Le prévenu considère avoir évolué au sein d’une famille aimante, regrettant toutefois un père peu présent à la maison, en raison précisément de sa profession de chauffeur routier international. V. évoque avec émotion le décès de son frère en 2022 et indique avoir rencontré celle qui est devenue son épouse en 2015, « ce qui m’a permis d’ouvrir les yeux jusqu’à tout arrêter de ces consultations ».
Selon les conclusions du rapport d’expertise psychiatrique, V. ne présente pas de pathologie mentale, si ce n’est quelques troubles d’origine névrotique, marqués par des angoisses.
Quant à la révélation que lui a faite sa mère concernant son viol, cela aurait-il attisé une curiosité le conduisant vers la recherche de sites pornographiques ?
Un risque de récidive apparaît improbable, selon l’expert, qui encourage toutefois à une poursuite des soins engagés.
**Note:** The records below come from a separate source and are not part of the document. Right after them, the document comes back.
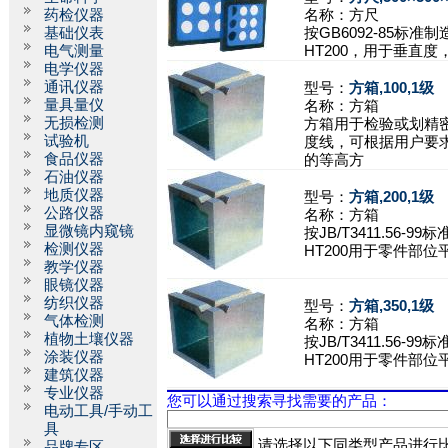
药检仪器
名称：
方尺
基础仪表
按GB6092-85标准
电气测量
HT200，用于垂直度
电学仪器
通讯仪器
型号：
方箱,100,1级
量具量仪
名称：
方箱
无损检测
方箱用于检验或划精
试验机
度线，可根据用户要
食品仪器
的等高方
石油仪器
地质仪器
型号：
方箱,200,1级
公路仪器
名称：
方箱
显微镜内窥镜
按JB/T3411.56-9
检测仪器
HT200用于零件部位
教学仪器
眼镜仪器
纺织仪器
型号：
方箱,350,1级
气体检测
名称：
方箱
植物土壤仪器
按JB/T3411.56-9
涂装仪器
HT200用于零件部位
建筑仪器
专业仪器
您可以通过搜索寻找需要的产品：
电动工具/手动工
具
请选择以下同类型产品进行
品牌专区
V. a couronné ses études d’ingénieur par un doctorat. Ses travaux ont porté sur la fragmentation des corps de bombe pour le compte de la Défense nationale.
Puis cherchant à donner un sens plus proche de ses convictions, il s’est reconverti dans le domaine médical, notamment au niveau de la pose de stents.
Ses interventions d’assistance informatique auprès de chirurgiens ont permis d’améliorer les conditions de vie, peut-être même de sauver, plus de 500 personnes.
Jusqu’ici, V. n’a jamais commis la moindre entorse à la loi et son casier judiciaire est vierge.
Des souffrances qui remontent à l’enfance…
Patrick Serra, Substitut du Procureur de la République du Lot, constate qu’il n’y a pas de difficulté quant à la reconnaissance des faits reprochés au prévenu, portant sur plusieurs milliers de photographies pornographiques, dont certaines représentant des mineurs.
Le magistrat prend en compte la prise de conscience de la gravité des faits par le prévenu.
Quant à la peine ? Le Parquet constate que V. est totalement inséré dans la société, mais tient cependant, à ce que les soins engagés soient consolidés dans la durée.
Il requiert une peine de 4 mois de prison avec sursis probatoire, estimant que V. est sur le bon chemin.
Il est par ailleurs sollicité à titre de peines complémentaires, une interdiction d’activité auprès de mineurs pour une durée de 5 ans et la confiscation des trois ordinateurs qui ont servi à la commission des infractions.
Des conséquences d’un harcèlement, de l’isolement, de l’exclusion ?
« Chacun vit avec ses souffrances ! » reprend Me François Faugère, avocat de V. insistant sur les caractéristiques inhabituelles de ce dossier.
L’ancien bâtonnier revient sur les douleurs qui marquent l’itinéraire de vie de son client.
Il fait valoir comment l’obésité précoce de V. l’a placé dans l’isolement, voire le harcèlement, l’exclusion, depuis ses années de collège.
D’où ce refuge pour V. sur les réseaux sociaux.
Il revient sur l’engrenage et ce glissement vers ce qui était devenu une addiction.
Il dépeint un homme recroquevillé, dont la jeunesse a été marquée par la solitude, parce qu’il était trop gros et aussi parce qu’il était trop intelligent.
Doté d’une vivacité intellectuelle hors norme, il s’est vu propulsé à un poste aux travaux classés Secret Défense.
Jusqu’au jour où il a préféré mettre ses compétences au service de l’assistance médicale.
À présent, V. est marié et a tourné la page sur ces périodes sombres de sa vie.
Me Faugère rappelle que son client a arrêté tout seul et il insiste sur les regrets profonds manifestés à maintes reprises.
Après en avoir délibéré, motivant sa décision par le souci de soutenir le prévenu, le tribunal a suivi les réquisitions du Parquet, tout en ramenant à 2 ans l’interdiction de fréquenter des mineurs.
Son nom se voit inscrit de facto au Fijais (Fichier judiciaire automatisé des auteurs d’infractions sexuelles ou violentes).
Le prévenu dispose d’un délai de 10 jours pour interjeter appel.
(*) Rappel : le droit pénal prévoit une peine d’emprisonnement de 2 ans et une amende de 30 000 € pour la seule détention et consultation d’images pédopornographiques.